**What needs to be done**
Convert the lines of the records below, from the line containing "collection date: 1913-08-20" up to and including the line containing "collector number: 7809", into a JSON array of strings with one string per line. Include only those lines and omit any blank lines.

Dataset entries
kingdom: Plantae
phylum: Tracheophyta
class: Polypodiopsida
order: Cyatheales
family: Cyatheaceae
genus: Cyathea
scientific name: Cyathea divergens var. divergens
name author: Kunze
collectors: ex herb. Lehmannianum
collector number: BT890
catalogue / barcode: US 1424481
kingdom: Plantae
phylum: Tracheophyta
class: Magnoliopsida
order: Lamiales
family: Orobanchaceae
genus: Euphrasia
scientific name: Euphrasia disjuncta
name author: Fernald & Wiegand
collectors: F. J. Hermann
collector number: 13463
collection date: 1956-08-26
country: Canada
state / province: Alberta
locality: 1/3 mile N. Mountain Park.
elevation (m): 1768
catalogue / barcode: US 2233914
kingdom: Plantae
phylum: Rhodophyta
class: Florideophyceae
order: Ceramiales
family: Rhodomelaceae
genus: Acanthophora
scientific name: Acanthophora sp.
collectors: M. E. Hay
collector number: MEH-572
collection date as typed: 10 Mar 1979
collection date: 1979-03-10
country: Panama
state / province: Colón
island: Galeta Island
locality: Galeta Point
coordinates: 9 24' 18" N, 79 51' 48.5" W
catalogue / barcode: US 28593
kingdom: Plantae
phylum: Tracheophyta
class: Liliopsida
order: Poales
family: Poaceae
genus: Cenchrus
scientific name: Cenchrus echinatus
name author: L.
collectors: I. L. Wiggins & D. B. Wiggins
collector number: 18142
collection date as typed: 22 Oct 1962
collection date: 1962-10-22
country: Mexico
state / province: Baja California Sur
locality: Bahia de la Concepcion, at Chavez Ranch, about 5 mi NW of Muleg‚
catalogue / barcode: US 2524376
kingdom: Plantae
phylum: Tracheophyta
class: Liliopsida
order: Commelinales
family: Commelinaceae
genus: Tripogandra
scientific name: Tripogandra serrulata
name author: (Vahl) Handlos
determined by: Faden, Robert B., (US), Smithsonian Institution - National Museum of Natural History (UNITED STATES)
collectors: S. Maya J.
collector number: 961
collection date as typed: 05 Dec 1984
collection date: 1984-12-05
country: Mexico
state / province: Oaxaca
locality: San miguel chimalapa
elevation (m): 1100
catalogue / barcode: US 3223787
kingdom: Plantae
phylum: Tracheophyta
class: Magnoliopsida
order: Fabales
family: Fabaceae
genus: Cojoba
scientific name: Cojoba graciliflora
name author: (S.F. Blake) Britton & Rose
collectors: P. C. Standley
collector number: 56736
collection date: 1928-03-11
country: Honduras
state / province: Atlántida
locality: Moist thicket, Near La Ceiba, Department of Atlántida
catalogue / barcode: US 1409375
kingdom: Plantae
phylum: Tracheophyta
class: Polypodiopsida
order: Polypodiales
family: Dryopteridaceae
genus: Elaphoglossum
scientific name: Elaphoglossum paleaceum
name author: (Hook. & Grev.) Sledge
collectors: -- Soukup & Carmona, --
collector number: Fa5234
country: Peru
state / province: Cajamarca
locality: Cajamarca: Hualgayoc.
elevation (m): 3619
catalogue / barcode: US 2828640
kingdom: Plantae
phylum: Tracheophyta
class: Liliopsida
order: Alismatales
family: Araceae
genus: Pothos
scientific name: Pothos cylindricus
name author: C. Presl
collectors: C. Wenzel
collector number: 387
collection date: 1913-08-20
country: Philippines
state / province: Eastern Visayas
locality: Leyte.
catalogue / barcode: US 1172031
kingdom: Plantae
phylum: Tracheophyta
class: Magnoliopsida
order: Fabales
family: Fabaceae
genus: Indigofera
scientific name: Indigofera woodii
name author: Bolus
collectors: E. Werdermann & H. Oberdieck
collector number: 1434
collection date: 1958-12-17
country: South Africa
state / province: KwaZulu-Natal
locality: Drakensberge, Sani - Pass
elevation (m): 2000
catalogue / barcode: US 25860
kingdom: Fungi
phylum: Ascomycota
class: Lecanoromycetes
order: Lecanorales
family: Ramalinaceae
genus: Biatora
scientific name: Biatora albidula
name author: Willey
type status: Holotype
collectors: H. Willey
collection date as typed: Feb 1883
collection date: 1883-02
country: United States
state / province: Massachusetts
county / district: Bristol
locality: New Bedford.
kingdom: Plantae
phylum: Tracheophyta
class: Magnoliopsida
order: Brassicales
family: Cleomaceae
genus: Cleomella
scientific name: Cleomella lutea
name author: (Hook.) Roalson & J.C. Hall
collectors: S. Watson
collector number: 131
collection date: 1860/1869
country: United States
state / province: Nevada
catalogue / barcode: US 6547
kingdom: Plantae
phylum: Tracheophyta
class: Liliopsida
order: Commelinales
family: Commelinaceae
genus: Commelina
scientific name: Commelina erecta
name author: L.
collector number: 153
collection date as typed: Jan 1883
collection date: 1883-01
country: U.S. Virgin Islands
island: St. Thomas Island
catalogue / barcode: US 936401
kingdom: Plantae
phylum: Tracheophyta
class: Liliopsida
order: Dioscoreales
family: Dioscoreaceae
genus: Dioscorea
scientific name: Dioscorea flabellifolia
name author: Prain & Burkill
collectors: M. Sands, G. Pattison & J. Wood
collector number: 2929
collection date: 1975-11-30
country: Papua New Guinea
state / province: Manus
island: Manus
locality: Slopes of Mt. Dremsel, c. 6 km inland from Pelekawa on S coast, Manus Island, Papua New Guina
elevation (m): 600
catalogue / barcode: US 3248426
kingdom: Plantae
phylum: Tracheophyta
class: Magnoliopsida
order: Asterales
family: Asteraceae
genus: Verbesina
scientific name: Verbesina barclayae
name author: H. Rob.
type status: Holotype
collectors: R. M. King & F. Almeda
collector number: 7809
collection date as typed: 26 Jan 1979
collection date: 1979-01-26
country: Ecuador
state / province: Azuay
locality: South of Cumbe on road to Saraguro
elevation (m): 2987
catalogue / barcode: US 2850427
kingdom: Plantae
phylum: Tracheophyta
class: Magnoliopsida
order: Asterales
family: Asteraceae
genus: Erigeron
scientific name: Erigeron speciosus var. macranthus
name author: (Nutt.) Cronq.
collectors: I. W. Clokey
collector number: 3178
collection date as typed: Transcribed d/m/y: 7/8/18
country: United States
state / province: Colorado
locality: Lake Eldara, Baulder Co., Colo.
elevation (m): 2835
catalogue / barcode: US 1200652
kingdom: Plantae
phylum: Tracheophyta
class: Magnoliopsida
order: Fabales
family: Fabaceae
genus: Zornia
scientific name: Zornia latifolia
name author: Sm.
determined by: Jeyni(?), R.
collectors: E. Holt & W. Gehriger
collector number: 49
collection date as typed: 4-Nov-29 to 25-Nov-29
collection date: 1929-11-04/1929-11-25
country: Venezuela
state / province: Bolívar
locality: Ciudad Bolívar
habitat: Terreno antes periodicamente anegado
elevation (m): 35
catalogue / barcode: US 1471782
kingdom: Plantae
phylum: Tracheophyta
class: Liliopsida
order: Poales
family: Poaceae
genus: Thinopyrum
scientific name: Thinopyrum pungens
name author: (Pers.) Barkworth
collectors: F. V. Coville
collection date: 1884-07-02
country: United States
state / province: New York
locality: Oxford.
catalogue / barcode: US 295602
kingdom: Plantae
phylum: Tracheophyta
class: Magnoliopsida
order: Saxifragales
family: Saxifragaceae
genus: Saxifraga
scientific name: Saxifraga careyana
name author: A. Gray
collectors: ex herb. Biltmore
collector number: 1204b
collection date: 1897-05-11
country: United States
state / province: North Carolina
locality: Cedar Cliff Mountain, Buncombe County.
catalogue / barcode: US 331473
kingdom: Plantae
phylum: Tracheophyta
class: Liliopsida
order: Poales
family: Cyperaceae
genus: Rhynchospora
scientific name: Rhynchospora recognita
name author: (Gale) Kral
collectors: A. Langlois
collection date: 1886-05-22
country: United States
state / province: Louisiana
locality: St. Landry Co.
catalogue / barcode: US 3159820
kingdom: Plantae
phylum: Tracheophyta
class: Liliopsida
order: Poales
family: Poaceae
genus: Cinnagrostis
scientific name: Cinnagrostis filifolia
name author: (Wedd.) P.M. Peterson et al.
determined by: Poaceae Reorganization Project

**Response**
[
  "collection date: 1913-08-20",
  "country: Philippines",
  "state / province: Eastern Visayas",
  "locality: Leyte.",
  "catalogue / barcode: US 1172031",
  "kingdom: Plantae",
  "phylum: Tracheophyta",
  "class: Magnoliopsida",
  "order: Fabales",
  "family: Fabaceae",
  "genus: Indigofera",
  "scientific name: Indigofera woodii",
  "name author: Bolus",
  "collectors: E. Werdermann & H. Oberdieck",
  "collector number: 1434",
  "collection date: 1958-12-17",
  "country: South Africa",
  "state / province: KwaZulu-Natal",
  "locality: Drakensberge, Sani - Pass",
  "elevation (m): 2000",
  "catalogue / barcode: US 25860",
  "kingdom: Fungi",
  "phylum: Ascomycota",
  "class: Lecanoromycetes",
  "order: Lecanorales",
  "family: Ramalinaceae",
  "genus: Biatora",
  "scientific name: Biatora albidula",
  "name author: Willey",
  "type status: Holotype",
  "collectors: H. Willey",
  "collection date as typed: Feb 1883",
  "collection date: 1883-02",
  "country: United States",
  "state / province: Massachusetts",
  "county / district: Bristol",
  "locality: New Bedford.",
  "kingdom: Plantae",
  "phylum: Tracheophyta",
  "class: Magnoliopsida",
  "order: Brassicales",
  "family: Cleomaceae",
  "genus: Cleomella",
  "scientific name: Cleomella lutea",
  "name author: (Hook.) Roalson & J.C. Hall",
  "collectors: S. Watson",
  "collector number: 131",
  "collection date: 1860/1869",
  "country: United States",
  "state / province: Nevada",
  "catalogue / barcode: US 6547",
  "kingdom: Plantae",
  "phylum: Tracheophyta",
  "class: Liliopsida",
  "order: Commelinales",
  "family: Commelinaceae",
  "genus: Commelina",
  "scientific name: Commelina erecta",
  "name author: L.",
  "collector number: 153",
  "collection date as typed: Jan 1883",
  "collection date: 1883-01",
  "country: U.S. Virgin Islands",
  "island: St. Thomas Island",
  "catalogue / barcode: US 936401",
  "kingdom: Plantae",
  "phylum: Tracheophyta",
  "class: Liliopsida",
  "order: Dioscoreales",
  "family: Dioscoreaceae",
  "genus: Dioscorea",
  "scientific name: Dioscorea flabellifolia",
  "name author: Prain & Burkill",
  "collectors: M. Sands, G. Pattison & J. Wood",
  "collector number: 2929",
  "collection date: 1975-11-30",
  "country: Papua New Guinea",
  "state / province: Manus",
  "island: Manus",
  "locality: Slopes of Mt. Dremsel, c. 6 km inland from Pelekawa on S coast, Manus Island, Papua New Guina",
  "elevation (m): 600",
  "catalogue / barcode: US 3248426",
  "kingdom: Plantae",
  "phylum: Tracheophyta",
  "class: Magnoliopsida",
  "order: Asterales",
  "family: Asteraceae",
  "genus: Verbesina",
  "scientific name: Verbesina barclayae",
  "name author: H. Rob.",
  "type status: Holotype",
  "collectors: R. M. King & F. Almeda",
  "collector number: 7809"
]